[What to produce] The answer must be a single number: how many lines of the records below hold the word "ESTATAL".

[Available data]

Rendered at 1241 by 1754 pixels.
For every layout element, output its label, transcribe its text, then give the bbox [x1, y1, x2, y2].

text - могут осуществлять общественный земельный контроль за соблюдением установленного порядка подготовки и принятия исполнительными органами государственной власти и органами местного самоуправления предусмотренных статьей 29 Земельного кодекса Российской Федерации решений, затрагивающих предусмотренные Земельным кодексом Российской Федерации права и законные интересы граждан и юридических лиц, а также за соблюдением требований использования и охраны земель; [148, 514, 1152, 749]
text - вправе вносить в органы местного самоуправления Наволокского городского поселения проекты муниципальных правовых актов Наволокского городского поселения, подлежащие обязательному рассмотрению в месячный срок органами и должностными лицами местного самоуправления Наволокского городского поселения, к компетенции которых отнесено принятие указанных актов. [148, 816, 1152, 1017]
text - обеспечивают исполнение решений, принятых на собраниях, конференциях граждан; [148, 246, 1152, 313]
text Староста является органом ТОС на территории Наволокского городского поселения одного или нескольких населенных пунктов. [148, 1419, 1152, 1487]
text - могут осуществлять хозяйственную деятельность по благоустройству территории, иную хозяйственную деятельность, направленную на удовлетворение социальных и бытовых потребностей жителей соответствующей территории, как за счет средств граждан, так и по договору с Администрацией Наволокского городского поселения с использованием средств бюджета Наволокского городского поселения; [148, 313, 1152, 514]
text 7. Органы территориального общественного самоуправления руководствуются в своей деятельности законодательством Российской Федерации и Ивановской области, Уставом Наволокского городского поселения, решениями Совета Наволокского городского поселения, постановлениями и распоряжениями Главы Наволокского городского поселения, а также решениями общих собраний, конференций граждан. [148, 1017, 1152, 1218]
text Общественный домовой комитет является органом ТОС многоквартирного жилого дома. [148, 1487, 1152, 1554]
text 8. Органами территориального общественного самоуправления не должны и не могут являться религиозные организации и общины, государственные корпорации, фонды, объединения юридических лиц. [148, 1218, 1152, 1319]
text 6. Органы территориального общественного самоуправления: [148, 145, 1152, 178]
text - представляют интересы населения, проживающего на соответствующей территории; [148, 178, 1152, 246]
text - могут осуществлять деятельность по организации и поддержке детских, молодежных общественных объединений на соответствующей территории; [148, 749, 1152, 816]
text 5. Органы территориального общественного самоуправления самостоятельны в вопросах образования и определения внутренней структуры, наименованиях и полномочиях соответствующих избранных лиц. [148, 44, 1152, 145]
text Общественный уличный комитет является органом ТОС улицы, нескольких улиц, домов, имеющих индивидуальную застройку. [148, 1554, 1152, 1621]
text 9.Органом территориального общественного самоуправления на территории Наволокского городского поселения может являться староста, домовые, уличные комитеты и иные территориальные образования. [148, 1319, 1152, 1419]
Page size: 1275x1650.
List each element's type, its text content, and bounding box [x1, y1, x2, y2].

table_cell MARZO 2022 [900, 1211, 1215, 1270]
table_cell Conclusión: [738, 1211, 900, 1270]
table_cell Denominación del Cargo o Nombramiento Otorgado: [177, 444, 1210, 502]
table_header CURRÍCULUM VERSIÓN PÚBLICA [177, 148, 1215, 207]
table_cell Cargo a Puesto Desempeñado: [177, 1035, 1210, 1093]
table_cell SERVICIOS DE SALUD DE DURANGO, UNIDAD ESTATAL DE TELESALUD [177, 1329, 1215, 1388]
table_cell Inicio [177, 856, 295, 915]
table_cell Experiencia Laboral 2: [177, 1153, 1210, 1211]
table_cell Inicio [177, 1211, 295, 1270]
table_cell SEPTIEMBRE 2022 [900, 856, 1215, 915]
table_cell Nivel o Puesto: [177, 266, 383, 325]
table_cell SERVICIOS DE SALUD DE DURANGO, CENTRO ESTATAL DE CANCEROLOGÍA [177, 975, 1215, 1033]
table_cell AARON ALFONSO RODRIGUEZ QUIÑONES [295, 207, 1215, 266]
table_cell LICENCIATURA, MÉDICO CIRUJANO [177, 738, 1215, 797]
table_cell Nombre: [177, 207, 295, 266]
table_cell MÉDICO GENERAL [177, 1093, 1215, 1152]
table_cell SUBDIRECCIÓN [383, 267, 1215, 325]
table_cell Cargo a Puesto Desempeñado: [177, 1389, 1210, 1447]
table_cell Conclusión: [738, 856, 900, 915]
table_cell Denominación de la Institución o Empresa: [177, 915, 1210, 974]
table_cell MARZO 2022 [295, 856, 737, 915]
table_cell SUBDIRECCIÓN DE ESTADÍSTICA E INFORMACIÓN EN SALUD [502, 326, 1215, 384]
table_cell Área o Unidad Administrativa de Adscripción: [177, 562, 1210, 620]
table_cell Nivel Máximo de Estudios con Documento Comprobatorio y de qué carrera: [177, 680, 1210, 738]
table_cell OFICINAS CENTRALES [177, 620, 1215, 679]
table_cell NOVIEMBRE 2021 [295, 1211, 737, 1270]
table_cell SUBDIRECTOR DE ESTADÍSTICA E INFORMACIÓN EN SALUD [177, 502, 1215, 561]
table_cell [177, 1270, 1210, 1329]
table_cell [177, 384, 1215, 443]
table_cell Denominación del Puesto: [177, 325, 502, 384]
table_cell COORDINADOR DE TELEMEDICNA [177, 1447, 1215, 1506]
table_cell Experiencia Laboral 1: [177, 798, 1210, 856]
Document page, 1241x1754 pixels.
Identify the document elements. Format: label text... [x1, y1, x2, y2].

[Written solution] 2